A layout of the graves that were discovered during the excavation at the medieval Jewish cemetery of Erfurt. Credit: TLDA (Thuringian State Office for Heritage Management and Archaeology) Karin Sczech; Katharina Bielefeld

At least eight of the Erfurt individuals also carried disease-causing genetic mutations common in modern-day Ashkenazi Jews but rare in other populations—a hallmark of the Ashkenazi Jewish founder event.

“Jews in Europe were a religious minority that was socially segregated, and they experienced periodic persecution,” described co-author David Reich of Harvard University. Although antisemitic violence virtually wiped-out Erfurt’s Jewish community in 1349, Jews returned five years later and flourished into one of the largest in Germany. “Our work gives us direct insight into the structure of this community.”

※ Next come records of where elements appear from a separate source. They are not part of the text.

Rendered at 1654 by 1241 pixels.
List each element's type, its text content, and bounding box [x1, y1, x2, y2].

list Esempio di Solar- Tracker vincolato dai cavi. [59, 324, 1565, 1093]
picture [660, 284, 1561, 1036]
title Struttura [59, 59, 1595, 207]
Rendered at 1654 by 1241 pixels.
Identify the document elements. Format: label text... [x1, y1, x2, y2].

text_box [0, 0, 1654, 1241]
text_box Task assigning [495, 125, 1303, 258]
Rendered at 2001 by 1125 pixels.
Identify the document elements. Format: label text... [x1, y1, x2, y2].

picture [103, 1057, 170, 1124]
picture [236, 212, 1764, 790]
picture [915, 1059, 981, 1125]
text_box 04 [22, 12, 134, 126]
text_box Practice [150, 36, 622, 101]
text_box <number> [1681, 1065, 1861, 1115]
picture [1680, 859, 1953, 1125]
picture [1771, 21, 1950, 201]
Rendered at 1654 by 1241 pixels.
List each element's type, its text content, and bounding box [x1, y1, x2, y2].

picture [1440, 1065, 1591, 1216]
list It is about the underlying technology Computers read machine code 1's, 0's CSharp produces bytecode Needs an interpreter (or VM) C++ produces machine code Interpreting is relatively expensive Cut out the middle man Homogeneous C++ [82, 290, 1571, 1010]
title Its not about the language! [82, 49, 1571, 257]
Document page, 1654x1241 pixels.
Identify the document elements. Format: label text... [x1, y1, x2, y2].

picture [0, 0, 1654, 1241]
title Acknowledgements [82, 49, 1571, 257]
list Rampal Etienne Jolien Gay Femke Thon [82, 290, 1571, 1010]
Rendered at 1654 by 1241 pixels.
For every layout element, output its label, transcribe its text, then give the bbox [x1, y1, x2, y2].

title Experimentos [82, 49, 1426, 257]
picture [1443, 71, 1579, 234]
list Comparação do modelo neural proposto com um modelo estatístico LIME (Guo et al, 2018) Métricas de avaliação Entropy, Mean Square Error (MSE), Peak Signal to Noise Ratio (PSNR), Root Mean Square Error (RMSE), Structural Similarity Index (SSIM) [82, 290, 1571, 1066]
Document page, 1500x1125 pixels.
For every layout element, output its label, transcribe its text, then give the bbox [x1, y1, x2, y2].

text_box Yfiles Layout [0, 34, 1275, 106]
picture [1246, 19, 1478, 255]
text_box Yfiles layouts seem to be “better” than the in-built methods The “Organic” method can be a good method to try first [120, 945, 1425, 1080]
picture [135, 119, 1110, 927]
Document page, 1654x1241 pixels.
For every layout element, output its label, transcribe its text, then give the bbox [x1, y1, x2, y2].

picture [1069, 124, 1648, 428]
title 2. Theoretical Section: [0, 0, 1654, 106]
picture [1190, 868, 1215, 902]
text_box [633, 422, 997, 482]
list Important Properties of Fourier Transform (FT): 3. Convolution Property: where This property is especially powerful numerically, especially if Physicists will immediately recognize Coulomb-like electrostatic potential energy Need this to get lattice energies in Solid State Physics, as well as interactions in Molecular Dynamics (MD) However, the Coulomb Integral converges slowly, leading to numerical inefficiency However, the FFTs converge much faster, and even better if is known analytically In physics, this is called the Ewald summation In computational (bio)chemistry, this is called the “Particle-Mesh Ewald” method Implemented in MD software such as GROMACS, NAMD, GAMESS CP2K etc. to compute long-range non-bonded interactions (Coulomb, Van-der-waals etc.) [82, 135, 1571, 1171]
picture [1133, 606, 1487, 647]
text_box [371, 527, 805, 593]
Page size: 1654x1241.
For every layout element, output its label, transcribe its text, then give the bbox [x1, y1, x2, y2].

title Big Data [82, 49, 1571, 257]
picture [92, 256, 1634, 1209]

The team believes the current study helps to establish an ethical basis for studies of ancient Jewish DNA. Many questions remain unanswered, such as how medieval Ashkenazi Jewish communities became genetically differentiated, how early Ashkenazi Jews related to Sephardi Jews, and how modern Jews relate to ones from ancient Judea.

While this is the largest ancient Jewish DNA study so far, it is limited to one cemetery and one period of time. Nevertheless, it was able to detect previously unknown genetic subgroups in medieval Ashkenazi Jews. The researchers hope that their study will pave the way for future analyses of samples from other sites, including those from antiquity, to continue unraveling the complexities of Jewish history.

Shai Carmi. Credit Hebrew University of Jerusalem
David Reich. Credit: Sam Ogden/Harvard Medical School
Shamam Waldma. Credit Anat Oren/Shamam Waldma

“This work also provides a template for how a co-analysis of modern and ancient DNA data can shed light on the past,” concluded Reich. “Studies like this hold great promise not only for understanding Jewish history, but also that of any population.”

The research team, of over 30 scientists, included HU’s Shamam Waldman, a doctoral student in Carmi’s group, who performed most of the data analysis.


CITATION: Waldman et al. (2022). Genome-wide data from medieval German Jews show that the Ashkenazi founder event pre-dated the 14th century. Cell 185, 1-14.

FUNDING: Israel Science Foundation, United States–Israel Binational Science Foundation.